Stress and Parents – Teenage Dilemmas

Teenager Stress

One misconception we have is that stress is only for adults. This is quite untrue. Teenagers also experience stress. Most often than not, one of the chief potential stressors for teenagers are found at home in the shape of their parents.

Teenager Stress and Parents

This is not to say that parents cause teenage stress. However, teenagers view themselves as individuals who are independent. Because of this, they require a certain amount of freedom, which parents do not usually grant them, thinking that they are still too young to decide on their own. On the other hand, there are teenagers who are given more freedom, but are not at all appreciative.

Turning Parent-Teen Stress Into Parent-Teen Success | Neil D Brown | TEDxsalinas

Societal Pressures

Society plays an important part in giving teenagers a variety of options.

Teenagers are provided with so many choices that they pressure themselves to come up to a decision that is solely reliant on their own judgment. However, because they are still young, there are so many things that they cannot do on their own, therefore, parental guidance is still important.

Parents can actually start teaching their children to face challenges at a very young age with continuous support and guidance. This will not only help their children to develop their decision-making skills, but it will also give them a sense of self-worth.

Teenagers are No Longer Children

As parents, you have to understand that teenagers are no longer children. Teenagers are, in fact, already aware of what is going on around them. They have also developed a complex system of values they intend to follow and at the same time, they already have their own evaluation of their capabilities and potentials.

Striking a Stress Free Balance

As soon as children reach the age of 13, they are already too eager to exercise their rights independently.

Now, when that independence is suppressed, they will feel unworthy of trust. Their self-worth will be greatly affected negatively.

Letting them on their own without guiding them or suppressing them from exercising their rights can also cause teenage stress.

Allowing them to be independent by totally abandoning them to decide on their own is not the proper way to do it. Giving them no right to decide for themselves is neither helpful.

The first situation will only pressure teenagers to solve problems they are still not ready to solve. If they do not get to solve a problem successfully, it will only make them feel like a failure; whereas, the second situation will only make them incapable of solving even the smallest problem.

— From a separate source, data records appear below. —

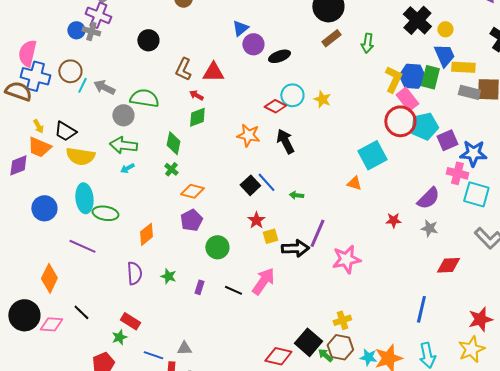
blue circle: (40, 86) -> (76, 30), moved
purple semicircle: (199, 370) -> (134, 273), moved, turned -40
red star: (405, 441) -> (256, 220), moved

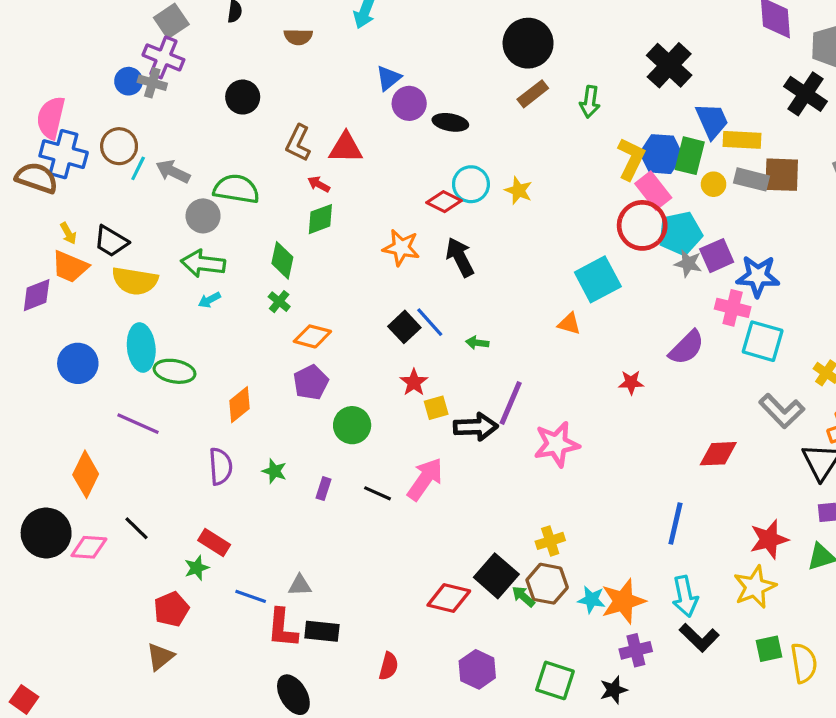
yellow circle: (445, 29) -> (714, 184), moved
black ellipse: (279, 56) -> (450, 122), turned 30
gray star: (429, 228) -> (688, 263), moved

Developing a Sense of Responsibility

Teens demand a certain degree of dependency, which is implied through statements like, “You never let me do it my way” or “I am old enough to make my own decisions”.

Parents react to this in different ways. Some parents would be stricter and would even impose more rules, while others will let their teens on their own completely.

The challenge for the parents is when to be strict and when to be lenient in allowing teenagers to exercise their rights as individuals.

Teenagers need not face stress. Open communication is the key to dealing with differences in beliefs and wants. Parents should also listen to what their teenagers have to say.

Teenagers are no longer children, but they are not quite yet adults. However, they can do so much by acknowledging the child in them while emulating the adult in them.

Teenage stress can be effectively dealt with by voluntarily reaching for responsibility. Although, responsibility can lead to stress, especially when dealt with resentment or fear rather than with confidence and persistence, it can actually help build the needed skills needed to combat stress before it even set in.

Try to give your teenagers responsibilities they are able to handle by themselves. When they succeed doing it, it will result in increased self-confidence and self-worth.

The only sure way to help your teenagers get out of stress caused by fear of failure is to allow them to solve their problems with your guidance and by constantly encouraging them to move on even if they seem to always fail.

By doing so, teenagers will learn practical knowledge from facing responsibilities and, eventually, build psychological strength from taking more and more responsibilities.